Make sure that your stream is only keyed by the Series ID column, and not by any other columns. This ensures optimal ordering guarantees for time series indexing.

Streaming pipelines

We recommend setting up streaming time series syncs using streaming pipelines. You can do so by making a time series sync the output of your pipeline.

  • Key your stream using the Series ID column: Create a Key by transform using only the Series ID column.
  • Set the number of partitions: Customize the streaming profile under Build settings > Advanced configuration > Number of Output Partitions.

Streaming pipeline time series setup

Streaming syncs

Another way to configure a streaming time series input is to set up a streaming sync.

  • Key your stream using the Series ID column: Under Configuration > Keys, select the Series ID column.
  • Set the number of partitions: Under Throughput, select Very high and select a value based on throughput requirements.
partition-stream-by-series-id

If your stream has already ingested records, changing the keying or partitioning will require resetting the stream.

2. Set up a time series sync

If you are following the setup assistant, select Go to Builder.
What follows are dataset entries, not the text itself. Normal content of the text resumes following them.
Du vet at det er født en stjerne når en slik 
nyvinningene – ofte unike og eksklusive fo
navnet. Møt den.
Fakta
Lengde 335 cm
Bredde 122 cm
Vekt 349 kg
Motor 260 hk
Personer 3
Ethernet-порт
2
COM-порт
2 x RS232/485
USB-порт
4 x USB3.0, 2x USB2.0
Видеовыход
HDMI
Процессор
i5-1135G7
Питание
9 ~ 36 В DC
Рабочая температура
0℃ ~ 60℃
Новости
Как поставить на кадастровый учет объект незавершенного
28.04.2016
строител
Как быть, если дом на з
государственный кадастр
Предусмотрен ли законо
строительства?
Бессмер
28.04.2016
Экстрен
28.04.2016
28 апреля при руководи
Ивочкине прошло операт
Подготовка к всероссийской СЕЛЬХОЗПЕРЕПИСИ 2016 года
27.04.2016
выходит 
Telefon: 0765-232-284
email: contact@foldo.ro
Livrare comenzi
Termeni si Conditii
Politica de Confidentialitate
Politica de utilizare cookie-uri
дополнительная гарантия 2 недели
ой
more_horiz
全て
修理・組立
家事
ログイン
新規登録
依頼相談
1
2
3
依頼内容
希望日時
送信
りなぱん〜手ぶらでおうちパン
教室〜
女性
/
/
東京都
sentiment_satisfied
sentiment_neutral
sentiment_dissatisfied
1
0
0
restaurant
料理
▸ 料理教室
The prompt in the series setup assistant.

Refer to the create time series sync using Time Series Catalog documentation for more details.

Once you have created a time series sync, return to Ontology Manager and add this time series sync as a data source to the time series property. If your sync contains all of your series IDs, then you can select the same sync for the new time series properties instead of creating a new one.

Be sure to select Save in Ontology Manager to save your changes. If you created a new object type and this is your first time saving a change, you will need to wait until initial indexing is complete before you can analyze TSPs. Check the index status by navigating to the Datasources tab for the object type in Ontology Manager.

Learn more about how you can analyze your newly configured time series data

3. Create the time series object type backing dataset

You may generate the time series object type backing dataset by your preferred method, and it should conform to the schema specified in the glossary.

To automatically generate the time series object type backing dataset, you can generate it in the same transform as your time series dataset where you can take the distinct set of series IDs and extract/map metadata from/to them. In an incremental pipeline, you can use the merge and append pattern to achieve this.

4. Set up the time series object type

Follow the standard process to create an object type on your time series object type backing dataset. It is also possible to generate the object type directly from the dataset by selecting All actions > Create object type in the dataset preview. When creating the object type, configure it for time series by specifying which properties should be time series properties.